Both the incentive and penalty approaches significantly improved the baseline rates of vaccination (2010 vs 2011 P = .0001 and 2010 vs 2012 P < .0001), and 2012 significantly improved over 2011 (P < .0001). Staff with direct patient contact had significantly higher rates of vaccination compared with those with indirect and minimal contact in every campaign year, except in the penalty-driven campaign from 2012 (P < .001, P < .001, and P = .24 and P < .001, P < .001, and P = .17, respectively).
A multifaceted staff vaccination program that included education, training, and active declination was more effective than a program offering incentives. Improvements in vaccination rates in the penalty-driven campaign were driven by staff without direct care responsibilities. High compliance with systemwide influenza vaccination was achieved without requiring mandatory vaccination.
流感是癌症患者和造血干细胞移植受者的主要并发症。我们着手在我们大型门诊癌症中心提高医护人员的流感疫苗接种率,该中心基线依从性较高,并评估强制政策的替代方案。
我们中心的基线流感疫苗依从率>85%。2011年实施了基于激励的“胡萝卜”运动,2012年对拒绝接种的工作人员采取了基于惩罚的“大棒”方法。使用Kaplan-Meier生存估计比较每年的方法。

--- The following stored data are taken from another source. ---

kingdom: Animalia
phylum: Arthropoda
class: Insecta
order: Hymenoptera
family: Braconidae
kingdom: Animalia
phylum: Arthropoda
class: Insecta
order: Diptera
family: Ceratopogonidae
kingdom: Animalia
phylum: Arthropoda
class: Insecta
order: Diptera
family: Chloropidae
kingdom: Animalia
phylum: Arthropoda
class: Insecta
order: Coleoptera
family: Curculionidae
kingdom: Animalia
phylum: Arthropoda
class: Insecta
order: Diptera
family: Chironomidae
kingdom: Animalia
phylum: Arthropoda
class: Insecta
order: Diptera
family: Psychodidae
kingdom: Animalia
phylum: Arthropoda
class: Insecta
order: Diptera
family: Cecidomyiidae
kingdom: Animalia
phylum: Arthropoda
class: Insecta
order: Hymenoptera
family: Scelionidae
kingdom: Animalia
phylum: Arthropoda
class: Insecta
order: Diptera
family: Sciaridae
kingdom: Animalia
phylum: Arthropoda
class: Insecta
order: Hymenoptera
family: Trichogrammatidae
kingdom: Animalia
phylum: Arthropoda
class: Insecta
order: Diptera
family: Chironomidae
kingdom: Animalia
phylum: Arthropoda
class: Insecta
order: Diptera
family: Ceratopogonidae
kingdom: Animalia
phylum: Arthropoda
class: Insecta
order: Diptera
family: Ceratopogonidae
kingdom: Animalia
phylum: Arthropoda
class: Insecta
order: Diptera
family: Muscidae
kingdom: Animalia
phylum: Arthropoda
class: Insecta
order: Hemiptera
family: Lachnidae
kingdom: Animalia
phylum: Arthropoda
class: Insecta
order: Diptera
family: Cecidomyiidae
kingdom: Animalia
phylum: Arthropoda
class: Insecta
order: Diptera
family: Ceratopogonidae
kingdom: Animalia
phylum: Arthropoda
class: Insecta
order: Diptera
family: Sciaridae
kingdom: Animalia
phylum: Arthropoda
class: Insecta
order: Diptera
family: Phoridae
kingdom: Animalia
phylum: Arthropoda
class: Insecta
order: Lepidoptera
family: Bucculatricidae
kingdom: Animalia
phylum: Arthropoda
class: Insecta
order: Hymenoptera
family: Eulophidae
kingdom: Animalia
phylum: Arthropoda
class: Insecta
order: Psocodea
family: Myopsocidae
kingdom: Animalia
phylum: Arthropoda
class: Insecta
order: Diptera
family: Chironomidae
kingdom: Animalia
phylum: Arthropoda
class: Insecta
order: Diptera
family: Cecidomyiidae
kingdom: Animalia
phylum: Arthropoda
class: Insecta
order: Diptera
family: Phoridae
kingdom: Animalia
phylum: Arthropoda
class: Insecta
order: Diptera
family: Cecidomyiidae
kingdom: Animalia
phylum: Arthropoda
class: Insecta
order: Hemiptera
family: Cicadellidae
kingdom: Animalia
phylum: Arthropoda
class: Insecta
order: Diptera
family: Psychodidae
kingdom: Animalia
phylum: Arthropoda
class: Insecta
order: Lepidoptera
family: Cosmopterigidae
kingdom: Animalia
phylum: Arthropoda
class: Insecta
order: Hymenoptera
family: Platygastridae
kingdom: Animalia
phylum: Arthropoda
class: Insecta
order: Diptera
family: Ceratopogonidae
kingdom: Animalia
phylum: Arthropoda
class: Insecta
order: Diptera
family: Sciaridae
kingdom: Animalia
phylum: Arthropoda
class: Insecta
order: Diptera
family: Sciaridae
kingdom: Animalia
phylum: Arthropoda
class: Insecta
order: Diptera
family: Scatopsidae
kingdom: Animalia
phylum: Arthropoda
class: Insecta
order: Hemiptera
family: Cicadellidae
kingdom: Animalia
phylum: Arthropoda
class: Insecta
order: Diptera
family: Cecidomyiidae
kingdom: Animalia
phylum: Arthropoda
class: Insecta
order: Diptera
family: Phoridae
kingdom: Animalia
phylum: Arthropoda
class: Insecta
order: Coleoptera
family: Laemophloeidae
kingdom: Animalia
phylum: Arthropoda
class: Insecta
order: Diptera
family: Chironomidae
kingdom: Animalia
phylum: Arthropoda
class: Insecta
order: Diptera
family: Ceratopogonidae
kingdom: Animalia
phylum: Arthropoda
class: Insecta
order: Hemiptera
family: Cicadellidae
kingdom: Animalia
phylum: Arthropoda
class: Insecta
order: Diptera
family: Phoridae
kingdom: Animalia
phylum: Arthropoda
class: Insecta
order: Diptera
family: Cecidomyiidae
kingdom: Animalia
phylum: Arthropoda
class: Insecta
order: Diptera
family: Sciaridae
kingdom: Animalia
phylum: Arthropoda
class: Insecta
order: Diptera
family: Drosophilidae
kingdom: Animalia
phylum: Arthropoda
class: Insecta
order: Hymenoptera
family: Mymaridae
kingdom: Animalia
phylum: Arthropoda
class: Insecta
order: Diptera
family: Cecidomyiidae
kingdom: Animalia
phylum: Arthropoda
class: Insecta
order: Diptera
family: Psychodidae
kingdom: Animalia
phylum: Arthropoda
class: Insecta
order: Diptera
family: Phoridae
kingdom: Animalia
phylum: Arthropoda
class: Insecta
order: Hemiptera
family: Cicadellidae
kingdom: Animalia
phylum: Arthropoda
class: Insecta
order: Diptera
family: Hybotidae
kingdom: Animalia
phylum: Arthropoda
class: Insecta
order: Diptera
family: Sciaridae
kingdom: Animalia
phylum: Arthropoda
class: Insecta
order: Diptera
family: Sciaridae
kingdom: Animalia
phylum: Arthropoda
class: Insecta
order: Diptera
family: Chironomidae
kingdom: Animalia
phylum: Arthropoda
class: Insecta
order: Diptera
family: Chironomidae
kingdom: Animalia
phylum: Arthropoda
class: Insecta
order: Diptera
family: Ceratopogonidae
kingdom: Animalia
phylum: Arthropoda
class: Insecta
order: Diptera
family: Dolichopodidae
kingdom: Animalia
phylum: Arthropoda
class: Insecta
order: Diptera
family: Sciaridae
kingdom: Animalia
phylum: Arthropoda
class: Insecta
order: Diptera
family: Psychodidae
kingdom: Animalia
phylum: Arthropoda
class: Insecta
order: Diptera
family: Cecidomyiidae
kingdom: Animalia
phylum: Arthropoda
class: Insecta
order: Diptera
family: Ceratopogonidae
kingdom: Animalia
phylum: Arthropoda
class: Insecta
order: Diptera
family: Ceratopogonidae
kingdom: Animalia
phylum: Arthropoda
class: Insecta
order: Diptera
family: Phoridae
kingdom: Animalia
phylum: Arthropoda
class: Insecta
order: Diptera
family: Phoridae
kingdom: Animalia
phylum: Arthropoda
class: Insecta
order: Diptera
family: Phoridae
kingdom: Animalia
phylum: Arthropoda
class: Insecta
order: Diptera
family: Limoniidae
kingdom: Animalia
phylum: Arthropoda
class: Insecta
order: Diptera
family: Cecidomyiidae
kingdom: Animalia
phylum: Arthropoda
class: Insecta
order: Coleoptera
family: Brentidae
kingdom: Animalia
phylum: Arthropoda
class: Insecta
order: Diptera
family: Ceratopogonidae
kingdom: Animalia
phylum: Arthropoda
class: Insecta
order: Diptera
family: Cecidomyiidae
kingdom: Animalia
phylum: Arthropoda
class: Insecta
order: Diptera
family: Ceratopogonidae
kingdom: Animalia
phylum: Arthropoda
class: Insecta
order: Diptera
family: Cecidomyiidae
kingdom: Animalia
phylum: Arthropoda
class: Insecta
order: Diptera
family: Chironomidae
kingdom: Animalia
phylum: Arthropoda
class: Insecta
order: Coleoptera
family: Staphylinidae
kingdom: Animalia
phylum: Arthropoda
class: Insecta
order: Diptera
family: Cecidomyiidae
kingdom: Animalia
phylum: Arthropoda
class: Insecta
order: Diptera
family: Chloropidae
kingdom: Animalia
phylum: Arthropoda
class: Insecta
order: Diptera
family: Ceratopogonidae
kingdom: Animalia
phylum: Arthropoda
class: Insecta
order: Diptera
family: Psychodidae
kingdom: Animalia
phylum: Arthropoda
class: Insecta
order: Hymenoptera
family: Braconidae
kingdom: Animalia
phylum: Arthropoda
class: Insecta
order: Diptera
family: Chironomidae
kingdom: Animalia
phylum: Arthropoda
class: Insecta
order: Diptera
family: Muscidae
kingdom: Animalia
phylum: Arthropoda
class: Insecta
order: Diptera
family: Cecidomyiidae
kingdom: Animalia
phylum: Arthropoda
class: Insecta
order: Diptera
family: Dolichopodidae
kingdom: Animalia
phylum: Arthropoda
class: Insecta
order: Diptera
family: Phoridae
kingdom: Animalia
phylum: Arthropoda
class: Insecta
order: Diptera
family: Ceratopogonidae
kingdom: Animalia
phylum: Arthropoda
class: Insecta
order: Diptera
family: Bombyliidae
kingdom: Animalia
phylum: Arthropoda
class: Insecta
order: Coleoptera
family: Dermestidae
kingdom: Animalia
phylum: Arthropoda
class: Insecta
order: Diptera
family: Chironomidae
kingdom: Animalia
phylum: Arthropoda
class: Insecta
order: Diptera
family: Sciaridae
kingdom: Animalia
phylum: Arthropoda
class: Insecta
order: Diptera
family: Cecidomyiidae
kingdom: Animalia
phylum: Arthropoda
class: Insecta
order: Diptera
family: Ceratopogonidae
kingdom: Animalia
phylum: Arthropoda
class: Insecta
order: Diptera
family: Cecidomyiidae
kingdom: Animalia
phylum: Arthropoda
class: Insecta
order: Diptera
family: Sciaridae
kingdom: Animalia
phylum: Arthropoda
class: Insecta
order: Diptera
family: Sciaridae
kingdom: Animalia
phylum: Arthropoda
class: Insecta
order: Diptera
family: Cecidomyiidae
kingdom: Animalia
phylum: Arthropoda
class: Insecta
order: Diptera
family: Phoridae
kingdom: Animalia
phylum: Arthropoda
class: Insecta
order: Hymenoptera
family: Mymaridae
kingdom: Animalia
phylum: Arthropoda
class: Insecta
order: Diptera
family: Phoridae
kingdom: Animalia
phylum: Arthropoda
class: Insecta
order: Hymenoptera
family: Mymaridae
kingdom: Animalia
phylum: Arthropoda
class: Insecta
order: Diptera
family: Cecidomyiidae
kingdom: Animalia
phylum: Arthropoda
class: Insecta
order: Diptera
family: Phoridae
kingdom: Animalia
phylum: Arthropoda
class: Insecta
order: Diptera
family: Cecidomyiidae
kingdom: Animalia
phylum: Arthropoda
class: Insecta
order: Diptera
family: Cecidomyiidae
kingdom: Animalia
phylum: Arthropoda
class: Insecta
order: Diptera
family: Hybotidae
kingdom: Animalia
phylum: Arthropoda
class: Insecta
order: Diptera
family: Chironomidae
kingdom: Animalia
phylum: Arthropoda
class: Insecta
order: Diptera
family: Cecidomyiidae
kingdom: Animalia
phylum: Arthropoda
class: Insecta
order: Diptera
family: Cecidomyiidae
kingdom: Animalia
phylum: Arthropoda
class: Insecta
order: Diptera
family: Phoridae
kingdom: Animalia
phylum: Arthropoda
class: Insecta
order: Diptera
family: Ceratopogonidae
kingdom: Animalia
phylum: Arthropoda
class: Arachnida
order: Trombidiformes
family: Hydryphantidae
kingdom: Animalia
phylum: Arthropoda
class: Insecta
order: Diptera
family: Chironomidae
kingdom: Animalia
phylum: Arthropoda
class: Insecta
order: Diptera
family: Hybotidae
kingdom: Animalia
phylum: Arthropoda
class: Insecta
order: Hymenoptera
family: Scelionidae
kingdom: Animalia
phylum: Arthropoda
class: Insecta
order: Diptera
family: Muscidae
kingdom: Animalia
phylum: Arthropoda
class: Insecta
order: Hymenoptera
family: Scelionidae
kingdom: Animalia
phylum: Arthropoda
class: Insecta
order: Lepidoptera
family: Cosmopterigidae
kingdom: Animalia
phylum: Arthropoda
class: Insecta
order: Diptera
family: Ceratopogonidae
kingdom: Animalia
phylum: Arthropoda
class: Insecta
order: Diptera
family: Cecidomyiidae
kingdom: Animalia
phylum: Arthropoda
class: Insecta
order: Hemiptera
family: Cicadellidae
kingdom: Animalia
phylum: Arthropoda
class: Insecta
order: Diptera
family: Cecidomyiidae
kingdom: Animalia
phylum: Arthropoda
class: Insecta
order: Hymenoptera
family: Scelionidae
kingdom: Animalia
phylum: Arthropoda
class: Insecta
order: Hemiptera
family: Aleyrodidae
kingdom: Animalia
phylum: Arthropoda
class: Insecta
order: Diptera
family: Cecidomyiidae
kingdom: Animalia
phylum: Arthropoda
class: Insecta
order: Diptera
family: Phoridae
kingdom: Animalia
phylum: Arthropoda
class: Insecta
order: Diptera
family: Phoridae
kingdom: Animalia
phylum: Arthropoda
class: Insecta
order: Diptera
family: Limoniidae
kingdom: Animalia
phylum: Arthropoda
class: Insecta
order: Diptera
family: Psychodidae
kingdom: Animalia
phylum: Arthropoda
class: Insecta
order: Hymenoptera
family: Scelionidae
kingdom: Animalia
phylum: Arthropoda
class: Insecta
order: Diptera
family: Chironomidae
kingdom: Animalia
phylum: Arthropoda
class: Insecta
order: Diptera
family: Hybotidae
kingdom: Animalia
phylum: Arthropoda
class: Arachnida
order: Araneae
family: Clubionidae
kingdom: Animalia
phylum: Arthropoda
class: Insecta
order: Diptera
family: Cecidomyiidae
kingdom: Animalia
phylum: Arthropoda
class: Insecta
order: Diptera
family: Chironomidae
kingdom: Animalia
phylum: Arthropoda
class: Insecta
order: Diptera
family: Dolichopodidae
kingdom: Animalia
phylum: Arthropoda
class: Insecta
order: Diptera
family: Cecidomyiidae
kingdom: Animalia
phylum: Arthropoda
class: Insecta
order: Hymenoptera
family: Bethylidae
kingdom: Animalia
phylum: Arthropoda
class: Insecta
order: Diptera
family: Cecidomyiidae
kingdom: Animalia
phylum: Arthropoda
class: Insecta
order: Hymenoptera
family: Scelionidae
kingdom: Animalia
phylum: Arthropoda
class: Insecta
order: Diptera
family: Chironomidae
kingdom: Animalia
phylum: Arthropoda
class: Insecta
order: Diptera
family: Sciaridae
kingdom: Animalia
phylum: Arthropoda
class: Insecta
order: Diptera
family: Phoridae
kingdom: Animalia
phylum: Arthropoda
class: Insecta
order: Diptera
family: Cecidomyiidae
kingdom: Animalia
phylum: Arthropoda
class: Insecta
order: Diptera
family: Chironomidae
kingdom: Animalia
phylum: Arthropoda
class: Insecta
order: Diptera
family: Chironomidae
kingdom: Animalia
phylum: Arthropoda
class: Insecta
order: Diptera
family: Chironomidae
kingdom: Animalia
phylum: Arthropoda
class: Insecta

激励和惩罚方法均显著提高了基线接种率(2010年与2011年P = .0001,2010年与2012年P < .0001),且2012年比2011年有显著提高(P < .0001)。在每个运动年份中,与间接接触和极少接触患者的工作人员相比,直接接触患者的工作人员接种率显著更高,但2012年惩罚驱动的运动除外(分别为P < .001、P < .001、P = .24和P < .001、P < .001、P = .17)。
一个包括教育、培训和积极拒绝接种的多方面工作人员疫苗接种计划比提供激励的计划更有效。惩罚驱动运动中接种率的提高是由无直接护理责任的工作人员推动的。在无需强制接种的情况下实现了全系统流感疫苗接种的高依从性。